The two adults - a gift from the German Government in January this year - were quarantined at the Wildwood Trust Woodland Discovery Park near Canterbury where they produced three babies (or kits) in the spring.
On 29th September, the family was transported to its new home at Ham Fen where they were released into an artificial lodge made from straw bales next to a pond in a temporary enclosure.
Once they have acclimatised to their new surroundings they will be released into the wider 30-hectare nature reserve.
East Kent Reserves Officer and architect behind the project for Kent Wildlife Trust, John McAllister, said: “This is the second phase of The Ham Fen Beaver Project which has seen the first European beaver in over 300 years living naturally in the UK.
“The project is unique in that beaver are being used as conservation management tools and part of a programme designed to protect and restore this rare fenland habitat.”

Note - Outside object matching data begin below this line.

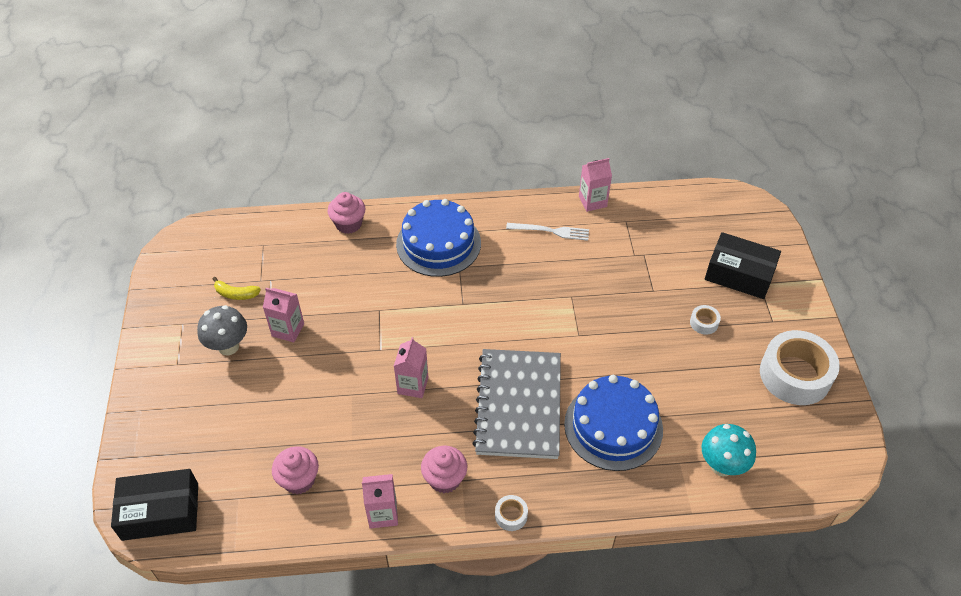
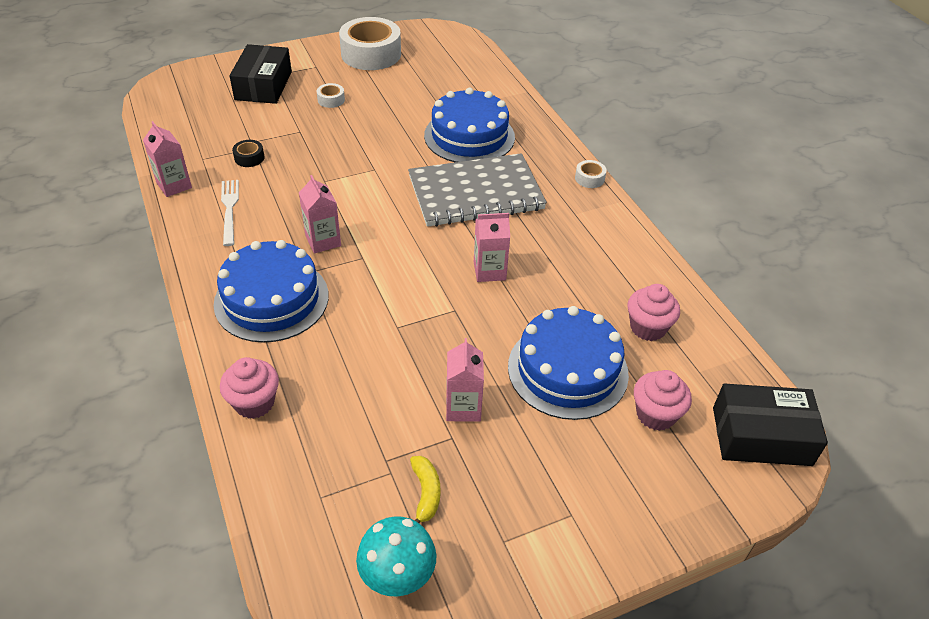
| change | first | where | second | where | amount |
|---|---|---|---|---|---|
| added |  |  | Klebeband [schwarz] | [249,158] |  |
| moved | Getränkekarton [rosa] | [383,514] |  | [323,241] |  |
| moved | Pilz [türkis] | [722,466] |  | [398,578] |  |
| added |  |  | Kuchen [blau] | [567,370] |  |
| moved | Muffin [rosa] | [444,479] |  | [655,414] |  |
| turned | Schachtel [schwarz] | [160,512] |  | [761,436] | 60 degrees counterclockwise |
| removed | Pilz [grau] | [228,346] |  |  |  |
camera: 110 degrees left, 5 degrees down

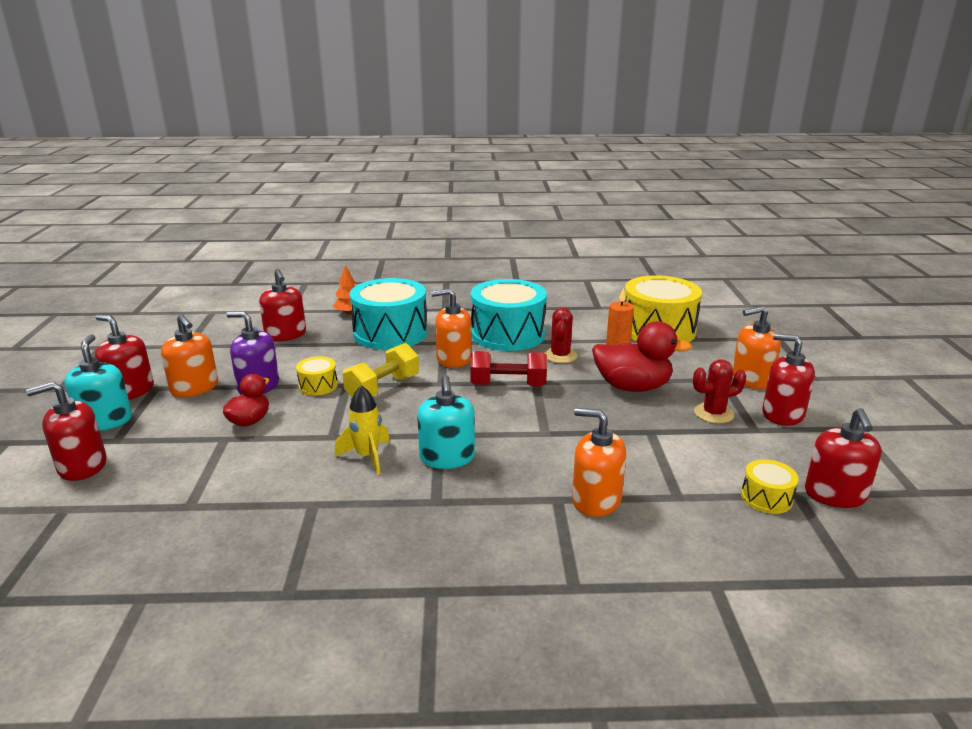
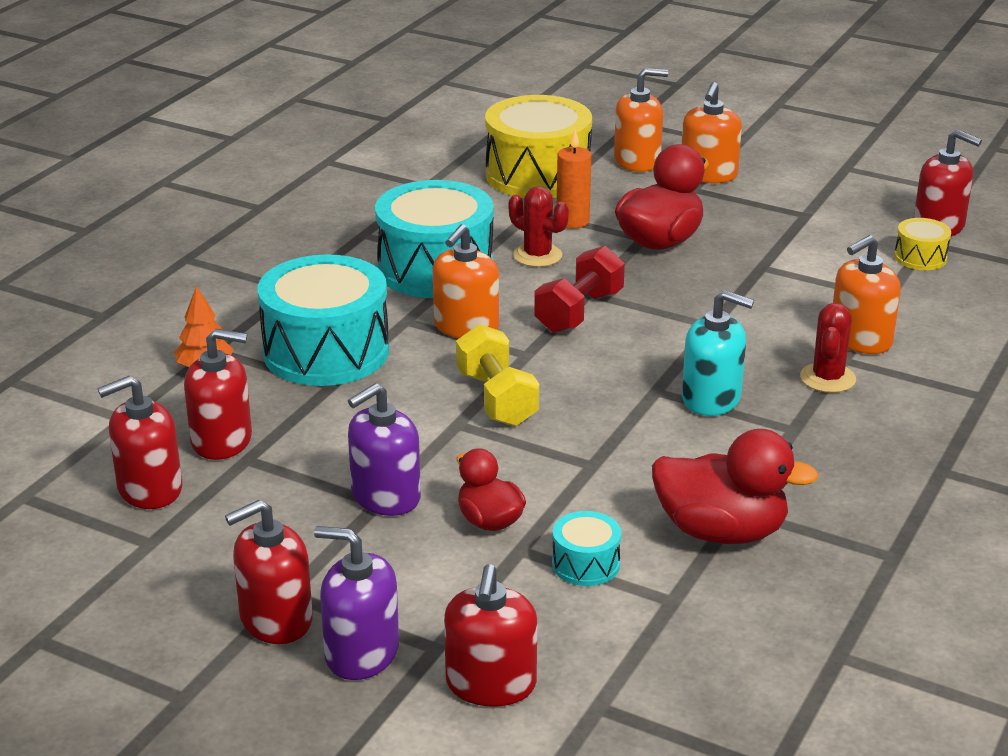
| change | first | where | second | where | amount |
|---|---|---|---|---|---|
| moved | Seifenspender [rot] | [782,414] |  | [149,489] |  |
| recoloured | Seifenspender [türkis] | [105,421] | Seifenspender [lila] | [361,653] |  |
| added |  |  | Trommel [türkis] | [585,564] |  |
| moved | Seifenspender [orange] | [194,388] |  | [637,161] |  |
| added |  |  | Ente [rot] | [721,532] |  |
| moved | Kaktus [rot] | [713,413] |  | [827,378] |  |
| removed | Trommel [gelb] | [318,385] |  |  |  |
| removed | Rakete [gelb] | [367,457] |  |  |  |
camera: 60 degrees left, 5 degrees up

Beaver are classified as a ‘keystone’ species helping support the ecosystem of which they are a part. They create water bodies, coppice waterside trees and shrubs; graze aquatic vegetation; and their physical presence helps keep waterways open. All of this creates a raft of habitats to benefit wetland plants and creatures such as frogs, newts, voles, shrews and dragonflies - some species of which can only be found in Ham Fen.
The programme is supported and licensed by the Government’s conservation body, Natural England.
Kent Wildlife Trust and Wildwood Trust, who first brought the European beaver into the UK in 2001, have pioneered the use of beaver as a wildlife conservation tool. The success of this project has provided the inspiration behind other projects in Gloucestershire and Scotland.